Work to complete: Copy, word for word, the stretch of lines from the one containing "- MSc Project" through the end of the lines, including both ends. Leave the pictures out of your answer.

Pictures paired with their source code
^^^^

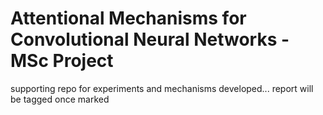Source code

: # Attentional Mechanisms for Convolutional Neural Networks - MSc Project
supporting repo for experiments and mechanisms developed...
report will be tagged once marked
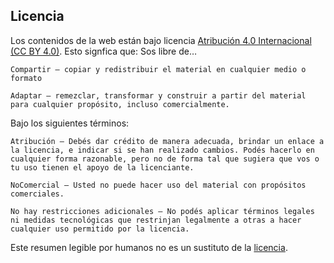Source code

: ## Licencia

Los contenidos de la web están bajo licencia [Atribución 4.0 Internacional (CC BY 4.0)](https://creativecommons.org/licenses/by-nc/4.0/deed.es). Esto signfica que:
Sos libre de…

    Compartir — copiar y redistribuir el material en cualquier medio o formato

    Adaptar — remezclar, transformar y construir a partir del material para cualquier propósito, incluso comercialmente.

Bajo los siguientes términos:

    Atribución — Debés dar crédito de manera adecuada, brindar un enlace a la licencia, e indicar si se han realizado cambios. Podés hacerlo en cualquier forma razonable, pero no de forma tal que sugiera que vos o tu uso tienen el apoyo de la licenciante.
    
    NoComercial — Usted no puede hacer uso del material con propósitos comerciales. 

    No hay restricciones adicionales — No podés aplicar términos legales ni medidas tecnológicas que restrinjan legalmente a otras a hacer cualquier uso permitido por la licencia.

Este resumen legible por humanos no es un sustituto de la [licencia](https://creativecommons.org/licenses/by-nc/4.0/legalcode).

^^^^

Final answer:
: # Attentional Mechanisms for Convolutional Neural Networks - MSc Project
supporting repo for experiments and mechanisms developed...
report will be tagged once marked
Source code

: ## Licencia

Los contenidos de la web están bajo licencia [Atribución 4.0 Internacional (CC BY 4.0)](https://creativecommons.org/licenses/by-nc/4.0/deed.es). Esto signfica que:
Sos libre de…

    Compartir — copiar y redistribuir el material en cualquier medio o formato

    Adaptar — remezclar, transformar y construir a partir del material para cualquier propósito, incluso comercialmente.

Bajo los siguientes términos:

    Atribución — Debés dar crédito de manera adecuada, brindar un enlace a la licencia, e indicar si se han realizado cambios. Podés hacerlo en cualquier forma razonable, pero no de forma tal que sugiera que vos o tu uso tienen el apoyo de la licenciante.
    
    NoComercial — Usted no puede hacer uso del material con propósitos comerciales. 

    No hay restricciones adicionales — No podés aplicar términos legales ni medidas tecnológicas que restrinjan legalmente a otras a hacer cualquier uso permitido por la licencia.

Este resumen legible por humanos no es un sustituto de la [licencia](https://creativecommons.org/licenses/by-nc/4.0/legalcode).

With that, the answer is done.